Devenue invisible, voire indésirable, aux yeux du grand public - mais bien présente lorsqu'il s'agit de solliciter les faveurs des médias - la direction du club a décidé de se la « jouer » profil bas.
Plus question de boutique, de logo, de moto... Tout ce « bling-bling » devenu subito rétrograde. En ces temps de crise, l'heure est à la modestie. Trêve d'ironie.
À moins de faire preuve d'une intense mauvaise foi, on ne peut en effet que saluer l'initiative prise à l'occasion de la réception de Nîmes, demain soir (19 heures). Dans le cadre d'un partenariat avec la Ligue Atlantique, 6 500 « gamins », appartenant aux 174 clubs à l'école de football labellisée, viendront égayer un stade de la Beaujoire moribond.

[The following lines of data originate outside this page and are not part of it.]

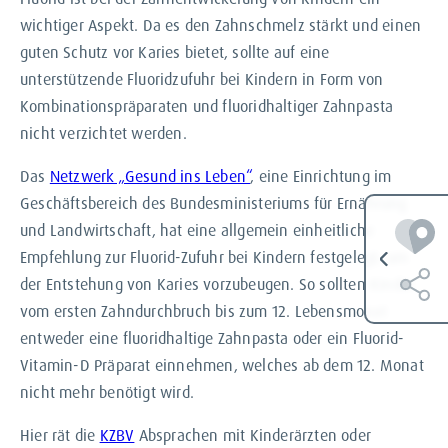
wichtiger Aspekt. Da es den Zahnschmelz stärkt und einen
guten Schutz vor Karies bietet, sollte auf eine
unterstützende Fluoridzufuhr bei Kindern in Form von
Kombinationspräparaten und fluoridhaltiger Zahnpasta
nicht verzichtet werden.
Das
Netzwerk „Gesund ins Leben“
, eine Einrichtung im
Geschäftsbereich des Bundesministeriums für Ernährung
und Landwirtschaft, hat eine allgemein einheitliche
Empfehlung zur Fluorid-Zufuhr bei Kindern festgelegt, um
der Entstehung von Karies vorzubeugen. So sollten Kinder
vom ersten Zahndurchbruch bis zum 12. Lebensmonat
entweder eine fluoridhaltige Zahnpasta oder ein Fluorid-
Vitamin-D Präparat einnehmen, welches ab dem 12. Monat
nicht mehr benötigt wird.
Hier rät die
KZBV
Absprachen mit Kinderärzten oder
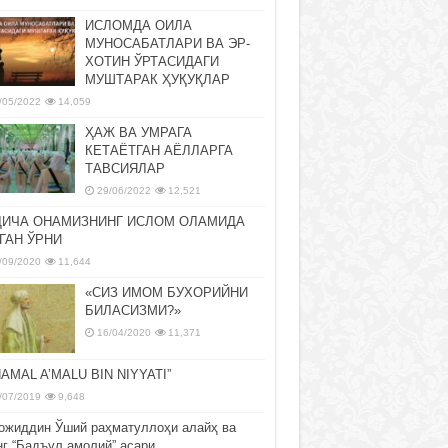
ИСЛОМДА ОИЛА
МУНОСАБАТЛАРИ ВА ЭР-
ХОТИН ЎРТАСИДАГИ
МУШТАРАК ҲУҚУҚЛАР
/05/2022
14,059
ҲАЖ ВА УМРАГА
КЕТАЁТГАН АЁЛЛАРГА
ТАВСИЯЛАР
29/06/2022
12,521
ДИЧА ОНАМИЗНИНГ ИСЛОМ ОЛАМИДА
ГАН ЎРНИ
/09/2020
11,644
«СИЗ ИМОМ БУХОРИЙНИ
БИЛАСИЗМИ?»
16/04/2020
11,371
NAMAL A’MALU BIN NIYYATI”
/07/2019
9,648
ожиддин Ўший раҳматуллоҳи алайҳ ва
нг “Бадъул амолий” асари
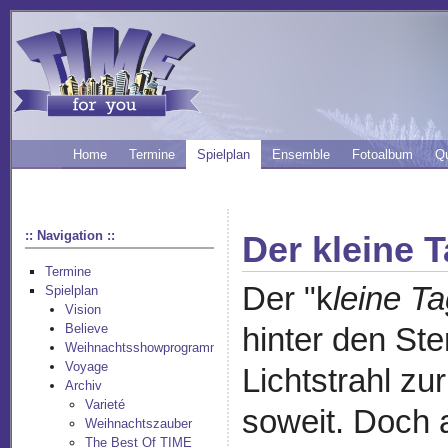
Home
Termine
Spielplan
Ensemble
Fotoalbum
Q
:: Navigation ::
Der kleine 
Termine
Der "k
leine T
Spielplan
Vision
Believe
hinter den Ste
Weihnachtsshowprogramm
Voyage
Lichtstrahl zu
Archiv
Varieté
soweit. Doch 
Weihnachtszauber
The Best Of TIME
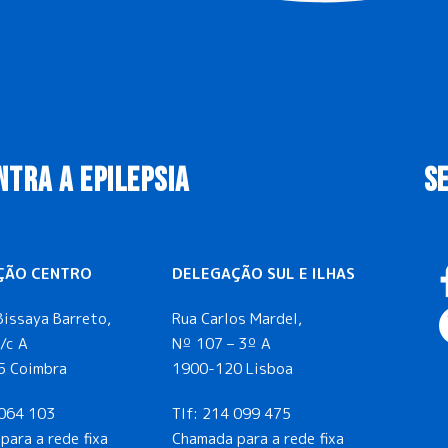
NTRA A EPILEPSIA
S
ÇÃO CENTRO
DELEGAÇÃO SUL E ILHAS
Bissaya Barreto,
Rua Carlos Mardel,
/c A
Nº 107 – 3º A
5 Coimbra
1900-120 Lisboa
064 103
Tlf:
214 099 475
para a rede fixa
Chamada para a rede fixa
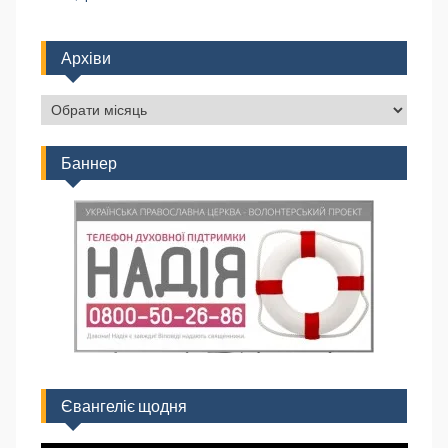
Архіви
Баннер
Євангеліє щодня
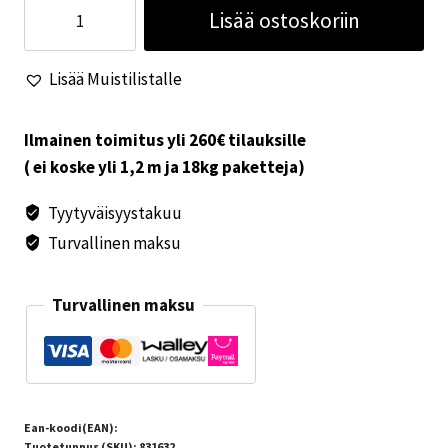
USB
Lisää ostoskoriin
pistorasia
ruskea
Lisää Muistilistalle
määrä
Ilmainen toimitus yli 260€ tilauksille
( ei koske yli 1,2 m ja 18kg paketteja)
Tyytyväisyystakuu
Turvallinen maksu
Turvallinen maksu
Ean-koodi(EAN):
Tuotetunnus (SKU):
831632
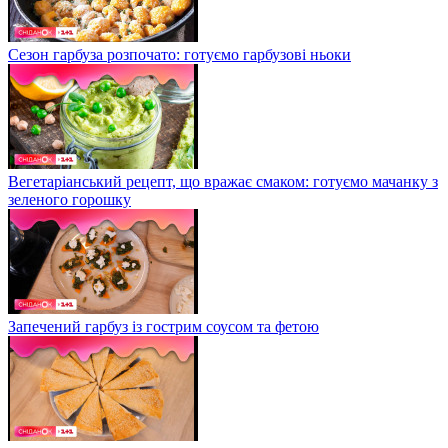
Сезон гарбуза розпочато: готуємо гарбузові ньоки
Вегетаріанський рецепт, що вражає смаком: готуємо мачанку з
зеленого горошку
Запечений гарбуз із гострим соусом та фетою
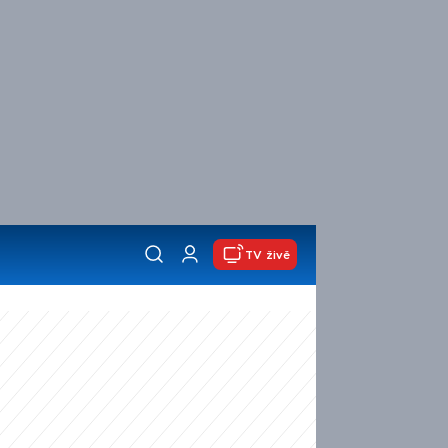
TV živě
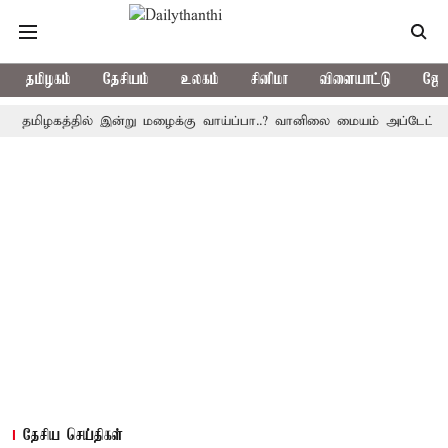
தமிழகம்
தேசியம்
உலகம்
சினிமா
விளையாட்டு
ஜோத
ழகத்தில் இன்று மழைக்கு வாய்ப்பா..? வானிலை மையம் அப்டேட்
தொழி
தேசிய செய்திகள்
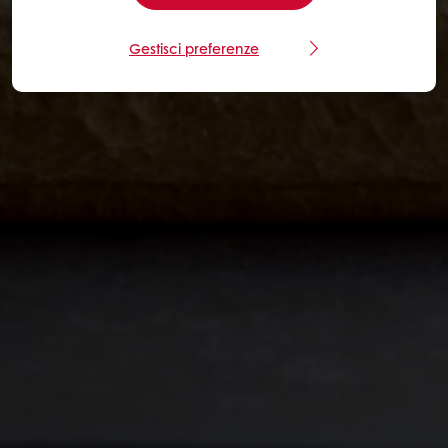
Gestisci preferenze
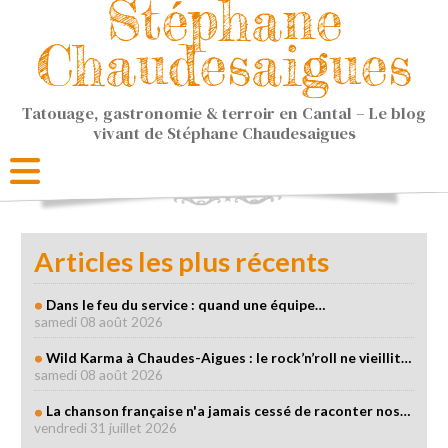
Stéphane
Chaudesaigues
Tatouage, gastronomie & terroir en Cantal – Le blog
vivant de Stéphane Chaudesaigues
Articles les plus récents
Dans le feu du service : quand une équipe…
samedi 08 août 2026
Wild Karma à Chaudes-Aigues : le rock’n’roll ne vieillit…
samedi 08 août 2026
La chanson française n'a jamais cessé de raconter nos…
vendredi 31 juillet 2026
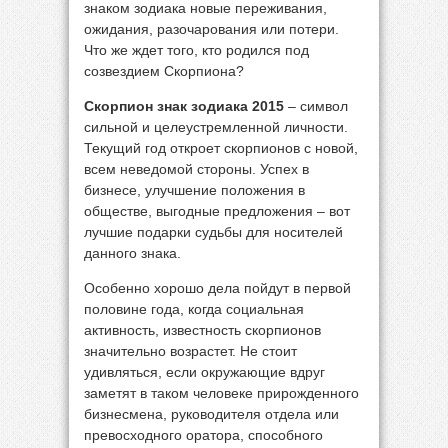
знаком зодиака новые переживания,
ожидания, разочарования или потери.
Что же ждет того, кто родился под
созвездием Скорпиона?
Скорпион знак зодиака 2015
– символ
сильной и целеустремленной личности.
Текущий год откроет скорпионов с новой,
всем неведомой стороны. Успех в
бизнесе, улучшение положения в
обществе, выгодные предложения – вот
лучшие подарки судьбы для носителей
данного знака.
Особенно хорошо дела пойдут в первой
половине года, когда социальная
активность, известность скорпионов
значительно возрастет. Не стоит
удивляться, если окружающие вдруг
заметят в таком человеке прирожденного
бизнесмена, руководителя отдела или
превосходного оратора, способного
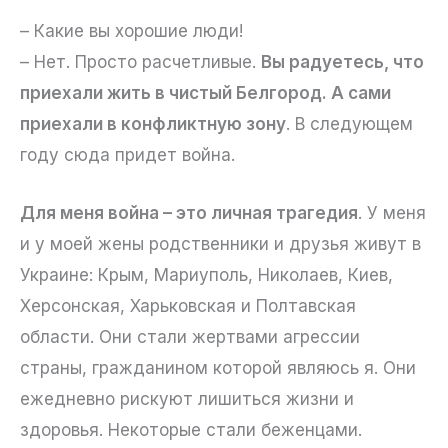
– Какие вы хорошие люди!
– Нет. Просто расчетливые.
Вы радуетесь, что
приехали жить в чистый Белгород. А сами
приехали в конфликтную зону
. В следующем
году сюда придет война.
Для меня война – это личная трагедия
. У меня
и у моей жены родственники и друзья живут в
Украине: Крым, Мариуполь, Николаев, Киев,
Херсонская, Харьковская и Полтавская
области. Они стали жертвами агрессии
страны, гражданином которой являюсь я. Они
ежедневно рискуют лишиться жизни и
здоровья. Некоторые стали беженцами.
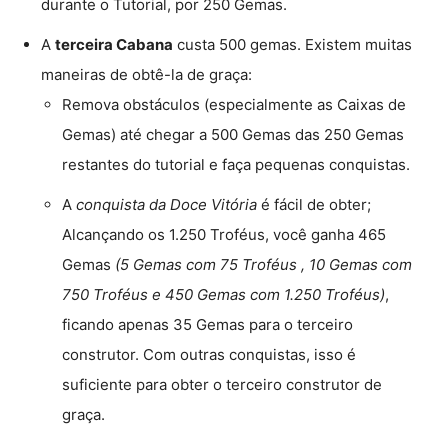
durante o Tutorial, por 250 Gemas.
A
terceira Cabana
custa 500 gemas. Existem muitas
maneiras de obtê-la de graça:
Remova obstáculos (especialmente as Caixas de
Gemas) até chegar a 500 Gemas das 250 Gemas
restantes do tutorial e faça pequenas conquistas.
A
conquista da Doce Vitória
é fácil de obter;
Alcançando os 1.250 Troféus, você ganha 465
Gemas
(5 Gemas com 75 Troféus , 10 Gemas com
750 Troféus e 450 Gemas com 1.250 Troféus)
,
ficando apenas 35 Gemas para o terceiro
construtor. Com outras conquistas, isso é
suficiente para obter o terceiro construtor de
graça.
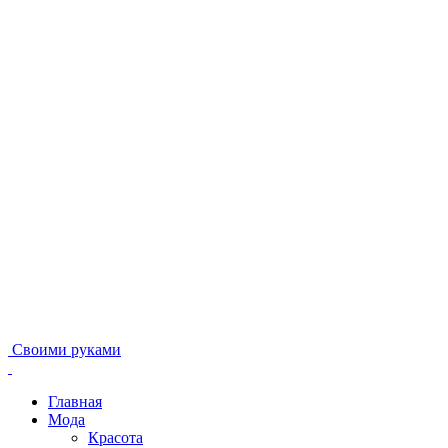
Своими руками
Главная
Мода
Красота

Des jeunes de tous les fronts. Nantais, bien sûr, mais aussi Vendéens, Angevins et Morbihannais ! « Cela va mettre de la gaieté de la couleur », se réjouit Luc Delatour, directeur du stade et des opérations, qui, grâce à cette verte escouade, devrait comptabiliser plus de 20 000 spectateurs. Une première cette saison !
Tant mieux. Vraiment tant mieux. D'autant que l'opération s'accompagne d'une mise en valeur de la formation, indestructible pierre angulaire de la Maison jaune. Histoire d'assumer notre soi-disant rôle de « rabat-joie », nous regretterons toutefois qu'il ait fallu deux ans pour s'en apercevoir.
Maintenant, il n'est jamais trop tard pour bien faire. Ce FCN « nouveau » s'y essaie. Et devrait rapidement se lancer dans d'inédites offres.
Tant que cela remet du jaune au coeur, on adhère.